Dynamic synaptic weights
Synaptic weights are reinforced by Hebb's rule. When a neuron fires, it reinforces the synaptic weights of its fan-in that connect to neurons that also fired in the previous time step. Synaptic weights also decay slowly, exponentially.

Interesting results and observations

Minimum input frequency for a neuron to fire
If there is exactly 1 input to a neuron, given leakage of the neuron's potential, there has to be a minimum input frequency below which the neuron cannot get fired. One can derive an analytical expression for this minimum frequency. I posit such a condition should also exist in biology. If there is more than 1 input, a more complicated condition for the minimum input frequency for each input should exist.
Evolution through punctuated equilibria
If we plot any quantity that measures "progress" in this natural selection environment, it is found to change through punctuated equilibria over generations. For example, if we plot the average time it takes for bots to get to food, it decreases through punctuated equilibria over almost 2 orders of magnitude. Mainstream theories of biology posit that changes to the environment trigger the punctuations between equilibria. Here, we have a toy example where the environment does not change and yet punctuated equilibria are observed. This can be attributed to local minima in the fitness landscape that lie close to the global minimum.
Complex behavior in predator-prey scenarios

Future directions

Isolate bots for learning, not breeding
More complex physical environments
A social environment
Mastering a complex physical game environment should result in complex brain topologies that are bounded by the complexity of the physical environment.

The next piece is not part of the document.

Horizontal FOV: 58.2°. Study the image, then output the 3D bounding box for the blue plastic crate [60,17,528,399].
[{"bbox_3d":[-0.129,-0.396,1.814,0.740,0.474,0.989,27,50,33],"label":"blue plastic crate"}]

The same can be said for mastering a set of game environments. Adversarial networks training as opponents in a game environment can take the behavioral complexity of the networks a bit farther. However, open-ended complexity may be achieved by creating a social environment between the neural networks. This would create arbitrarily complex behavior of the neural networks where much intelligence and abstract representation of the game environment would be carried in the inter-network communication.

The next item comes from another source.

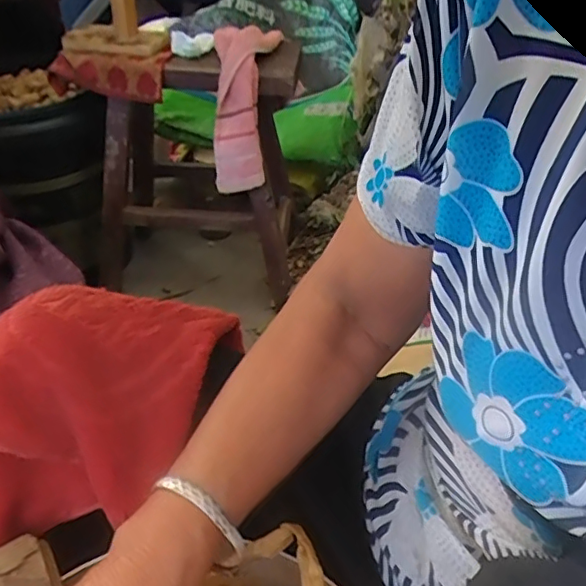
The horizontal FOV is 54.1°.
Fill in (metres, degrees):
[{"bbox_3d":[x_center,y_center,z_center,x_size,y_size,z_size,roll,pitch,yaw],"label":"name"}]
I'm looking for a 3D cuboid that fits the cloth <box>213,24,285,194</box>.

A way to create a social environment through inter-network communication would be to allow some neurons of each brain to be permanently attached to some neurons of other brains in the game with synaptic weight = 1. There is a temptation to view this as a mega-brain composed of several brains connected through bottlenecks. However, this is not the case since each individual brain is pursuing its own (genetic) survival.

Within the communication between brains concepts like deceit and cooperation may arise. Given sufficient communication bandwidth between the brains and a sufficiently complex physical environment, it is conceivable that abstractions for social maneuvering fairly removed from direct representations of the game environment may arise in these communications. If such a thing happens, then the complexity achieved by these brains and the capacity for abstraction may truly be open-ended. This would parallel the evolutionary development of the neocortex seen in creatures that routinely navigate social environments -- primates, humans, dolphins and pilot whales.

Generating a social environment does not require the biologically-inspired neural network model described here. It can be generated among traditional neural networks with reinforcement learning.